Consoante salientado ao longo desse trabalho, o processo de formação da opinião só é válido se tem por matéria-prima a verdade de fato. Como já dizia Hannah Arendt em 1967, “a liberdade de opinião é uma farsa se a informação sobre os factos não estiver garantida e se não forem os próprios factos o objeto do debate”.[33]

O debate democrático, a livre formação do pensamento e, consequentemente, o exercício consciente dos direitos civis e políticos, só é concretizado se os indivíduos partem de informações fundamentadas na realidade comum, nos fatos experimentados e testemunhados pela sociedade. Neste sentido, para Michico Kakutani “a verdade é um dos pilares da democracia”.[34]

Assim, a disseminação de fake news de maneira descontrolada, não só, mas especialmente no período eleitoral, representa fator de distorção que, em maior ou menor medida, contamina o direito ao acesso à informação (adequada) e viola o direito a eleições honestas e livres.

O direito às eleições livres e justas está previsto na Declaração Universal dos Direitos Humanos (ONU, 1948) no nº 3 do artigo 21º, inserido no grupo dos direitos civis e políticos, que dispõe:“A vontade do povo é o fundamento da autoridade dos poderes públicos; e deve exprimir-se através de eleições honestas a realizar periodicamente por sufrágio universal e igual, com voto secreto ou segundo processo equivalente que salvaguarde a liberdade de voto”.

Posteriormente, o Pacto Internacional sobre os Direitos Civis e Políticos (ONU, 1966), no art. 25, assegurou a todo cidadão o direito e a possibilidade de “votar e ser eleito, em eleições periódicas, honestas, por sufrágio universal e igual e por escrutínio secreto, assegurando a livre expressão da vontade dos eleitores”.

As formas de desinformação coletiva, através da disseminação de fake news e da criação de realidades alternativas, ao manipularem a opinião pública, comprometem o exercício da “livre expressão da vontade dos eleitores”.

ATIVIDADE: Reproduza palavra por palavra o trecho sobre desinformação e eleições livres, desde "Assim, a disseminação" até "honestas e livres.", incluindo estas últimas palavras.

INFORMAÇÕES DA FONTE:
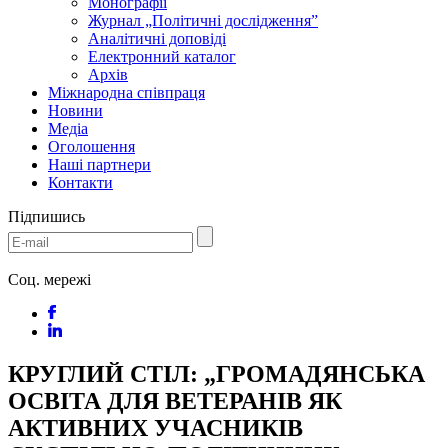
Монографії
Журнал „Політичні дослідження”
Аналітичні доповіді
Електронний каталог
Архів
Міжнародна співпраця
Новини
Медіa
Оголошення
Наші партнери
Контакти
Підпишись
Соц. мережі
КРУГЛИЙ СТІЛ: „ГРОМАДЯНСЬКА
ОСВІТА ДЛЯ ВЕТЕРАНІВ ЯК
АКТИВНИХ УЧАСНИКІВ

RESPOSTA DA TAREFA:
Assim, a disseminação de fake news de maneira descontrolada, não só, mas especialmente no período eleitoral, representa fator de distorção que, em maior ou menor medida, contamina o direito ao acesso à informação (adequada) e viola o direito a eleições honestas e livres.